Hijab telah menjadi target serangan kaum imperialis sejak mereka menjajah negara-negara Islam, sebab hijab wanita Muslim adalah salah satu faktor untuk melestarikan independensi identitas Islam dan mempertehankan ciri khas agama tersebut. Pemerintah-pemerintah Barat memahami bahwa hijab merupakan perisai dan pelindung bagi kaum wanita dan untuk itu, hijab harus dilucuti untuk memudahkan langkah-langkah berikutnya.

Dalam dua bukunya,‘Hijab' dan ‘Nezam-e Hoquq-e Zan dar Islam' (Sistem Hukum Perempuan dalam Islam), Syahid Ayatullah Murtadha Muthahhari menjelaskan pandangan Islam yang sebenarnya dalam masalah wanita dan partisipasi mereka di tengah masyarakat. Beliau menyoal teori dan pandangan Barat yang cenderung melecehkan wanita dan menistakan hak-hak kaum Hawa. Muthahhari menegaskan bahwa partisipasi terbaik wanita di tengah masyarakat mesti dilakukan dengan menjaga kesopanan berpakaian dan jilbab. Sebab, jilbab menjaga batas-batas kehormatan kaum wanita dan melindungi masyarakat dari penyimpangan moral.

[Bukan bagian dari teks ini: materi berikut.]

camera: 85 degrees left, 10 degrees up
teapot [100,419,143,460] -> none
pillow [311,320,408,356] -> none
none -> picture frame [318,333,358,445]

Pada dasarnya, hijab adalah ketentuan wanita muslimah yang paling dibenci Barat karena bertolak belakang dengan budaya mereka. Orang-orang Eropa merasa bahwa segala hasil pemikiran mereka harus diterima oleh bangsa-bangsa lain di dunia. Mereka terobsesi membumikan trend wanita Eropa yang identik dengan modisme, hedonisme, kosmetisme dan keterpurukan wanita sebagai obyek seksualisme. Mereka ingin semua itu dimainkan oleh kaum wanita sendiri. Mereka berteriak kencang ketika obsesi itu mendapat perlawanan. Barat pantang bersikap toleran terhadap segala sesuatu yang menyalahi prinsip-prinsip mereka.

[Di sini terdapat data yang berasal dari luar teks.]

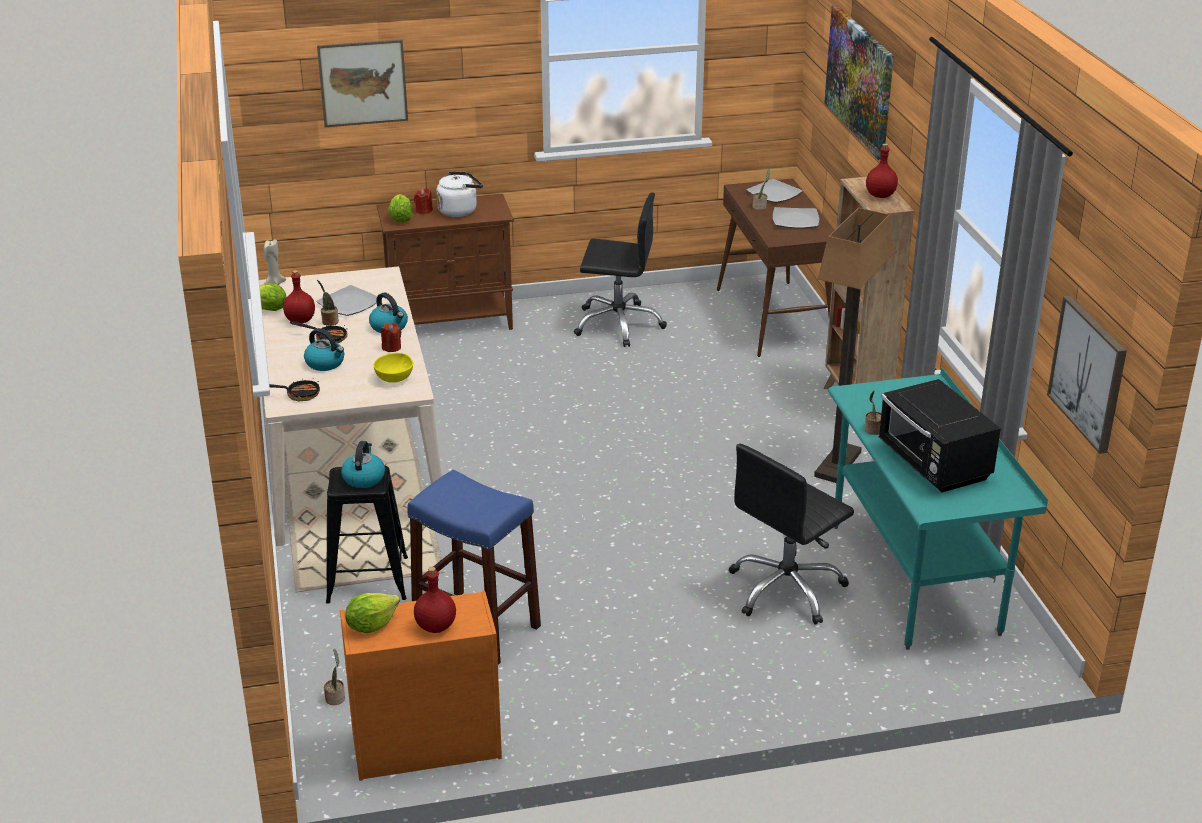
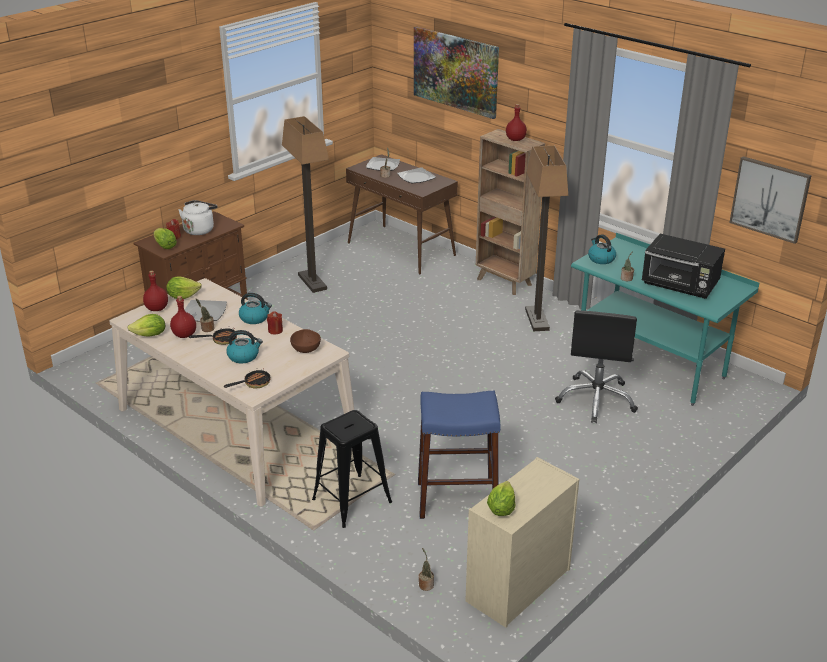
camera: 35 degrees left, 0 degrees up
beige candle [264,239,286,285] -> none
picture [317,40,408,127] -> none
orange dresser [340,591,502,781] -> beige dresser [465,457,579,627]
kettle [341,441,385,488] -> kettle moved to [588,234,616,264]
yellow bowl [374,353,413,383] -> brown bowl [290,329,321,353]
red bottle [414,567,456,633] -> red bottle moved to [143,271,168,311]
black office chair [574,192,667,347] -> floor lamp [282,116,329,293]
none -> lettuce [166,277,202,299]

Hingga sekarang, Barat menebar segudang klaim kemanusiaan untuk memerangi tradisi hijab, menerapkan pergaulan bebas dengan anggapan bahwa ini adalah satu penghormatan bagi kaum wanita. Dalam beberapa tahun terakhir ini, upaya memerangi hijab terlihat gencar di Eropa, terutama Perancis dan Jerman. Barat selalu berusaha menekan habis-habisan setiap budaya non-Barat yang hendak menunjukkan eksistensinya.